### Kutipan teks
Halaman

Minggu, 18 Januari 2009

Hati-Hati Dengan Ucapan Kita pada si Kecil

Kata orang bijak, apa yang kita masukkan ke dalam mulut itu seringkali tidak lebih berbahaya ketimbang apa yang kita keluarkan. Yang keluar dari mulut kita bisa menusuk perasaan. Bahkan, kalau terhadap anak kecil (balita), apa yang keluar dari mulut kita bisa membentuk kepribadian.

Sayangnya, orangtua sering kurang menyadari apakah ucapannya selama ini lebih merupakan ekspresi perasaan (expressing) atau justru berupa penyerangan (attacking). Seringkali orang tua juga kurang menyadari apakah ucapannya lebih sering berupa hasil penilaian objektif (fair dan membangun) atau hanya berupa pujian yang menipu.

Ekspresi berarti kita menyatakan ketidaksetujuan kita pada anak dengan bahasa / gaya yang menyadarkan anak (emphatic way). Sedangkan kalau attacking itu kita menyerang kepribadian anak dengan kata-kata yang menjatuhkan atau menegatifkan.

[Entri data]

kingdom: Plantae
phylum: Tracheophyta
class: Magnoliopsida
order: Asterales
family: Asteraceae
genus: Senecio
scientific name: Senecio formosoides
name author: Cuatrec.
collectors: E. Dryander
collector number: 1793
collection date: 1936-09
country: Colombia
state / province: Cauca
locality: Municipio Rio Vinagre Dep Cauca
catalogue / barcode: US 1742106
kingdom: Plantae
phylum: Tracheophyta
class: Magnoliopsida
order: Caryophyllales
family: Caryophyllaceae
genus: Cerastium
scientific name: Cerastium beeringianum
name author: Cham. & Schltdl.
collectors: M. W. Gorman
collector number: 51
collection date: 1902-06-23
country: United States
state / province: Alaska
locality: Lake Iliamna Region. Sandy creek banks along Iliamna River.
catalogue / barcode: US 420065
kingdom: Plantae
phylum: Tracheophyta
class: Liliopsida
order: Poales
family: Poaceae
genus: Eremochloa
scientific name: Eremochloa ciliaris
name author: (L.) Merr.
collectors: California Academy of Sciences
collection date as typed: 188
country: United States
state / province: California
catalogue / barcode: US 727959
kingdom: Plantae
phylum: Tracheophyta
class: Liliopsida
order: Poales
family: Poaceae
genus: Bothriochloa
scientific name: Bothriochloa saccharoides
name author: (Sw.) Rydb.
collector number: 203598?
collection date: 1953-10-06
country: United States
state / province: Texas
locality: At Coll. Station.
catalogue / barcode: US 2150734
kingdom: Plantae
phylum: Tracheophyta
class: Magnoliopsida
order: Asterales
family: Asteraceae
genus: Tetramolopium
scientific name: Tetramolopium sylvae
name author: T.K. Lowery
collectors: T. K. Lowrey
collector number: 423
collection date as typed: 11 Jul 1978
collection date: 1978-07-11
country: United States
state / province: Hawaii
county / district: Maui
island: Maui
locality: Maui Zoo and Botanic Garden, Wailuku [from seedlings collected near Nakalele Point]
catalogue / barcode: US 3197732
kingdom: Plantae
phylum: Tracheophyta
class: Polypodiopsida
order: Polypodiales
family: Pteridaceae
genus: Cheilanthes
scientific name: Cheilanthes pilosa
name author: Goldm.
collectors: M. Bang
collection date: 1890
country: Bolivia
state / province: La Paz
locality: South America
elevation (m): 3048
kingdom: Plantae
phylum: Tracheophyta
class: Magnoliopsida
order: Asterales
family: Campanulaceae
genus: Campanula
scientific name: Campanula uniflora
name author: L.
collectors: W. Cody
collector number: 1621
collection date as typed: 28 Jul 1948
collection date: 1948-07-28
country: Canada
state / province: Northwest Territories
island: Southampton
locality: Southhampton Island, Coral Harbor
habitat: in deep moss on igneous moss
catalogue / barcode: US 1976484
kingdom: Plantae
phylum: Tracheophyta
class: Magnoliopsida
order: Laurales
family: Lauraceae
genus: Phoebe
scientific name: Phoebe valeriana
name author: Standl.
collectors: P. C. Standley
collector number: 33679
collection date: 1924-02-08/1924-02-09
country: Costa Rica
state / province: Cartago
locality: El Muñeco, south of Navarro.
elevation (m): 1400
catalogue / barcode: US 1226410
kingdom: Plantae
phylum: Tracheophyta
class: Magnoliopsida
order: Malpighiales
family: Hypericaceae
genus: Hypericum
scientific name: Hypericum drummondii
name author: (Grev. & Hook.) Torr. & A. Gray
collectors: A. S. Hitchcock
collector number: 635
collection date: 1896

### Instruksi 1
Daftarkan semua kata atau frasa berbahasa Inggris yang muncul dalam tulisan tentang ucapan orang tua kepada anak.
### Instruksi 2
Tulis kembali bagian tulisan tentang ucapan orang tua kepada anak, mulai dari "Ekspresi berarti kita" dan berakhir pada "menjatuhkan atau menegatifkan.", dengan mengganti "menjatuhkan" menjadi "merendahkan".
### Instruksi 3
Sambung tulisan tentang ucapan orang tua kepada anak dengan bagian berikutnya, dimulai setelah kalimat terakhirnya.

### Jawaban yang diharapkan 1
expressing, attacking, fair, emphatic way

### Jawaban yang diharapkan 2
Ekspresi berarti kita menyatakan ketidaksetujuan kita pada anak dengan bahasa / gaya yang menyadarkan anak (emphatic way). Sedangkan kalau attacking itu kita menyerang kepribadian anak dengan kata-kata yang merendahkan atau menegatifkan.

### Jawaban yang diharapkan 3
Penilaian juga begitu. Menilai itu artinya kita melihat anak dari sisi anaknya. Apa yang kurang kita perbaiki dan apa yang sudah baik kita kasih reward (pujian, hadiah, dst). Ini beda dengan pujian yang menipu. Karena kita nggak mau susah, atau supaya anak kita ”senang” dan tidak rewel, lalu kita puji-puji dia.

Antara Over & Minder
Studi para ahli, seperti dikutip Prof. Quraish Shihab (Lentera Hati: 1994), mengungkap, sebagian besar penyebab kekurangan dan kehebatan orang dewasa itu terkait pada masa kecil. Berbagai temuan lain pun mengungkap yang sama.

Anak yang sering kita serang kepribadiannya dengan ucapan yang menjatuhkan, akan berpotensi punya konsep-diri rendah, seperti minder atau mudah merasa saya tidak bisa. Sebaliknya, anak yang sering kita puji tanpa alasan atau dengan alasan yang sangat subyektif akan berpotensi over (kurang tahu dirinya).

Baik over dan minder, keduanya adalah kekurangan. Bahkan jika kekurangan itu sudah mengakumulasi sedemikian mendalam, akan mungkin membentuk bawaan (trait) yang sulit diubah. Kasihan kan anak kita?

Fokus Pada Tindakan
Bagaimana supaya kita tidak kebablasan melontarkan kata-kata yang dapat menyerang kepribadian atau memberikan pujian yang terlalu subjektif? Syaratnya adalah latihan memfokuskan ucapan hanya untuk mengomentari tindakannya, bukan orangnya.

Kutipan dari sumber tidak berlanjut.